> GIVEN RECORDS:
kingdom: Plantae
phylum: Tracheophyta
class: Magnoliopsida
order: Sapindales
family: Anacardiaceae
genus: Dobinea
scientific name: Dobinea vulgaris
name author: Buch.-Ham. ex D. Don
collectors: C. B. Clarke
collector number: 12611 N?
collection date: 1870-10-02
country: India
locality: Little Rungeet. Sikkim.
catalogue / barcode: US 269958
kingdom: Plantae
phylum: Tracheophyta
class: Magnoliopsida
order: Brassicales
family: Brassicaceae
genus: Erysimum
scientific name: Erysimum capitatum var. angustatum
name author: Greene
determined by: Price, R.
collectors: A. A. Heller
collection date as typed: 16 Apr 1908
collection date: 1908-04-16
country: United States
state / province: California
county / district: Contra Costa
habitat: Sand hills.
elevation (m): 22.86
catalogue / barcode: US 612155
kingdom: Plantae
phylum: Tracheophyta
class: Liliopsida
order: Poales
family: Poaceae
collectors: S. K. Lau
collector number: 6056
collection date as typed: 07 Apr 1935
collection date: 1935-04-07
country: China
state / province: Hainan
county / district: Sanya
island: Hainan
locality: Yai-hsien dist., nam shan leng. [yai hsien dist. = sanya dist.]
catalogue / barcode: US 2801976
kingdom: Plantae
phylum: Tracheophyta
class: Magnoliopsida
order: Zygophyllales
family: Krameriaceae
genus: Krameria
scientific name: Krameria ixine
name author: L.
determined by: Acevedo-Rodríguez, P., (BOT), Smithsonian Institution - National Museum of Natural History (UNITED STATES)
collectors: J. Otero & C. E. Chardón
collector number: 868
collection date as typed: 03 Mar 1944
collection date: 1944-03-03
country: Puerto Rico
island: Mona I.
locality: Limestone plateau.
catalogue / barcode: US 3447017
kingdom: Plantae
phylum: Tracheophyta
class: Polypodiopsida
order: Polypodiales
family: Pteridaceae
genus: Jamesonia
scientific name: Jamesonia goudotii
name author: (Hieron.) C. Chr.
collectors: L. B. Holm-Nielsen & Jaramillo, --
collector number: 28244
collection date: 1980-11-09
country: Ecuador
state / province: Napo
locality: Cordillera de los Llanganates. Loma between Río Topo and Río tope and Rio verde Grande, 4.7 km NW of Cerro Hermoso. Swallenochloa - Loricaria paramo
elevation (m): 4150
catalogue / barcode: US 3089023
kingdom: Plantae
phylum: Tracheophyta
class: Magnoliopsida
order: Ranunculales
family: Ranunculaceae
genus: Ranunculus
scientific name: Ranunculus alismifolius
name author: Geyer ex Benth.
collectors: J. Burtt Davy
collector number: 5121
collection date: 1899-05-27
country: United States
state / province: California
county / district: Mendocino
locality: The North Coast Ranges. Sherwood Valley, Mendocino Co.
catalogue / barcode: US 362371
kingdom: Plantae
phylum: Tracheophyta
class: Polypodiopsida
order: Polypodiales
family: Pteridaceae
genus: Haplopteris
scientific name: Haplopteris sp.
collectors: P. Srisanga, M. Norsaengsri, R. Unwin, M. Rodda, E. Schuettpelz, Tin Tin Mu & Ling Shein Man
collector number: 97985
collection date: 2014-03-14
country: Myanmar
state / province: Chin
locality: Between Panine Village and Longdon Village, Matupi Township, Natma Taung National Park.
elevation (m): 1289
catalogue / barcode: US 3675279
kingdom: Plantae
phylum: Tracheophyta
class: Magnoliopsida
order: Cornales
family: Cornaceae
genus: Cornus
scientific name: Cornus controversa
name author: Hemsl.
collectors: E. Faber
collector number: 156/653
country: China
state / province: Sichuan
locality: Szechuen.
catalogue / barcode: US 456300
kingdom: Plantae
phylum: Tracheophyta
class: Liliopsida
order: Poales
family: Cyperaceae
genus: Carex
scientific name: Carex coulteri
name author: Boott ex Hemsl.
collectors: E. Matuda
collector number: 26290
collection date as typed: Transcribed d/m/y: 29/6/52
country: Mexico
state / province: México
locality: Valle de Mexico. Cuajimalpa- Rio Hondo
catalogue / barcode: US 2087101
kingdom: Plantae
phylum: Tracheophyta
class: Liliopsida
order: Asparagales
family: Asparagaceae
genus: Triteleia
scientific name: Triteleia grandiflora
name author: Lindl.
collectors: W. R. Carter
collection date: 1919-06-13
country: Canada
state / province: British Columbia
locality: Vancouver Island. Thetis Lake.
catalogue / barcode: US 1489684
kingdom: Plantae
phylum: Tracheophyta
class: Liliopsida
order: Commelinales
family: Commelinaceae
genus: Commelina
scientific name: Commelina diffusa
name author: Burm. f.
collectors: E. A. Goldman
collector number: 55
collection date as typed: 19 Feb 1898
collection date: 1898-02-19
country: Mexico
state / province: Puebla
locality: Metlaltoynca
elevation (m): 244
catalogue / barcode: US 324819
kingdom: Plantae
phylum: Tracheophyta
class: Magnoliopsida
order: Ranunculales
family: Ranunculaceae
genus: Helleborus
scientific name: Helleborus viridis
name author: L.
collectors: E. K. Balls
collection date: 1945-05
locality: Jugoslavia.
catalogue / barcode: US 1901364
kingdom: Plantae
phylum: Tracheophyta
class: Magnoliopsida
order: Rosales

> STATED GOAL:
Output every line of the records above as a two-column CSV with the header field,value: one row per line, with the field name under field and its entry under value. Wrap each in double quotes and turn any line breaks into spaces.

> ANSWER TO THE EXERCISE:
field,value
"kingdom:","Plantae"
"phylum:","Tracheophyta"
"class:","Magnoliopsida"
"order:","Sapindales"
"family:","Anacardiaceae"
"genus:","Dobinea"
"scientific name:","Dobinea vulgaris"
"name author:","Buch.-Ham. ex D. Don"
"collectors:","C. B. Clarke"
"collector number:","12611 N?"
"collection date:","1870-10-02"
"country:","India"
"locality:","Little Rungeet. Sikkim."
"catalogue / barcode:","US 269958"
"kingdom:","Plantae"
"phylum:","Tracheophyta"
"class:","Magnoliopsida"
"order:","Brassicales"
"family:","Brassicaceae"
"genus:","Erysimum"
"scientific name:","Erysimum capitatum var. angustatum"
"name author:","Greene"
"determined by:","Price, R."
"collectors:","A. A. Heller"
"collection date as typed:","16 Apr 1908"
"collection date:","1908-04-16"
"country:","United States"
"state / province:","California"
"county / district:","Contra Costa"
"habitat:","Sand hills."
"elevation (m):","22.86"
"catalogue / barcode:","US 612155"
"kingdom:","Plantae"
"phylum:","Tracheophyta"
"class:","Liliopsida"
"order:","Poales"
"family:","Poaceae"
"collectors:","S. K. Lau"
"collector number:","6056"
"collection date as typed:","07 Apr 1935"
"collection date:","1935-04-07"
"country:","China"
"state / province:","Hainan"
"county / district:","Sanya"
"island:","Hainan"
"locality:","Yai-hsien dist., nam shan leng. [yai hsien dist. = sanya dist.]"
"catalogue / barcode:","US 2801976"
"kingdom:","Plantae"
"phylum:","Tracheophyta"
"class:","Magnoliopsida"
"order:","Zygophyllales"
"family:","Krameriaceae"
"genus:","Krameria"
"scientific name:","Krameria ixine"
"name author:","L."
"determined by:","Acevedo-Rodríguez, P., (BOT), Smithsonian Institution - National Museum of Natural History (UNITED STATES)"
"collectors:","J. Otero & C. E. Chardón"
"collector number:","868"
"collection date as typed:","03 Mar 1944"
"collection date:","1944-03-03"
"country:","Puerto Rico"
"island:","Mona I."
"locality:","Limestone plateau."
"catalogue / barcode:","US 3447017"
"kingdom:","Plantae"
"phylum:","Tracheophyta"
"class:","Polypodiopsida"
"order:","Polypodiales"
"family:","Pteridaceae"
"genus:","Jamesonia"
"scientific name:","Jamesonia goudotii"
"name author:","(Hieron.) C. Chr."
"collectors:","L. B. Holm-Nielsen & Jaramillo, --"
"collector number:","28244"
"collection date:","1980-11-09"
"country:","Ecuador"
"state / province:","Napo"
"locality:","Cordillera de los Llanganates. Loma between Río Topo and Río tope and Rio verde Grande, 4.7 km NW of Cerro Hermoso. Swallenochloa - Loricaria paramo"
"elevation (m):","4150"
"catalogue / barcode:","US 3089023"
"kingdom:","Plantae"
"phylum:","Tracheophyta"
"class:","Magnoliopsida"
"order:","Ranunculales"
"family:","Ranunculaceae"
"genus:","Ranunculus"
"scientific name:","Ranunculus alismifolius"
"name author:","Geyer ex Benth."
"collectors:","J. Burtt Davy"
"collector number:","5121"
"collection date:","1899-05-27"
"country:","United States"
"state / province:","California"
"county / district:","Mendocino"
"locality:","The North Coast Ranges. Sherwood Valley, Mendocino Co."
"catalogue / barcode:","US 362371"
"kingdom:","Plantae"
"phylum:","Tracheophyta"
"class:","Polypodiopsida"
"order:","Polypodiales"
"family:","Pteridaceae"
"genus:","Haplopteris"
"scientific name:","Haplopteris sp."
"collectors:","P. Srisanga, M. Norsaengsri, R. Unwin, M. Rodda, E. Schuettpelz, Tin Tin Mu & Ling Shein Man"
"collector number:","97985"
"collection date:","2014-03-14"
"country:","Myanmar"
"state / province:","Chin"
"locality:","Between Panine Village and Longdon Village, Matupi Township, Natma Taung National Park."
"elevation (m):","1289"
"catalogue / barcode:","US 3675279"
"kingdom:","Plantae"
"phylum:","Tracheophyta"
"class:","Magnoliopsida"
"order:","Cornales"
"family:","Cornaceae"
"genus:","Cornus"
"scientific name:","Cornus controversa"
"name author:","Hemsl."
"collectors:","E. Faber"
"collector number:","156/653"
"country:","China"
"state / province:","Sichuan"
"locality:","Szechuen."
"catalogue / barcode:","US 456300"
"kingdom:","Plantae"
"phylum:","Tracheophyta"
"class:","Liliopsida"
"order:","Poales"
"family:","Cyperaceae"
"genus:","Carex"
"scientific name:","Carex coulteri"
"name author:","Boott ex Hemsl."
"collectors:","E. Matuda"
"collector number:","26290"
"collection date as typed:","Transcribed d/m/y: 29/6/52"
"country:","Mexico"
"state / province:","México"
"locality:","Valle de Mexico. Cuajimalpa- Rio Hondo"
"catalogue / barcode:","US 2087101"
"kingdom:","Plantae"
"phylum:","Tracheophyta"
"class:","Liliopsida"
"order:","Asparagales"
"family:","Asparagaceae"
"genus:","Triteleia"
"scientific name:","Triteleia grandiflora"
"name author:","Lindl."
"collectors:","W. R. Carter"
"collection date:","1919-06-13"
"country:","Canada"
"state / province:","British Columbia"
"locality:","Vancouver Island. Thetis Lake."
"catalogue / barcode:","US 1489684"
"kingdom:","Plantae"
"phylum:","Tracheophyta"
"class:","Liliopsida"
"order:","Commelinales"
"family:","Commelinaceae"
"genus:","Commelina"
"scientific name:","Commelina diffusa"
"name author:","Burm. f."
"collectors:","E. A. Goldman"
"collector number:","55"
"collection date as typed:","19 Feb 1898"
"collection date:","1898-02-19"
"country:","Mexico"
"state / province:","Puebla"
"locality:","Metlaltoynca"
"elevation (m):","244"
"catalogue / barcode:","US 324819"
"kingdom:","Plantae"
"phylum:","Tracheophyta"
"class:","Magnoliopsida"
"order:","Ranunculales"
"family:","Ranunculaceae"
"genus:","Helleborus"
"scientific name:","Helleborus viridis"
"name author:","L."
"collectors:","E. K. Balls"
"collection date:","1945-05"
"locality:","Jugoslavia."
"catalogue / barcode:","US 1901364"
"kingdom:","Plantae"
"phylum:","Tracheophyta"
"class:","Magnoliopsida"
"order:","Rosales"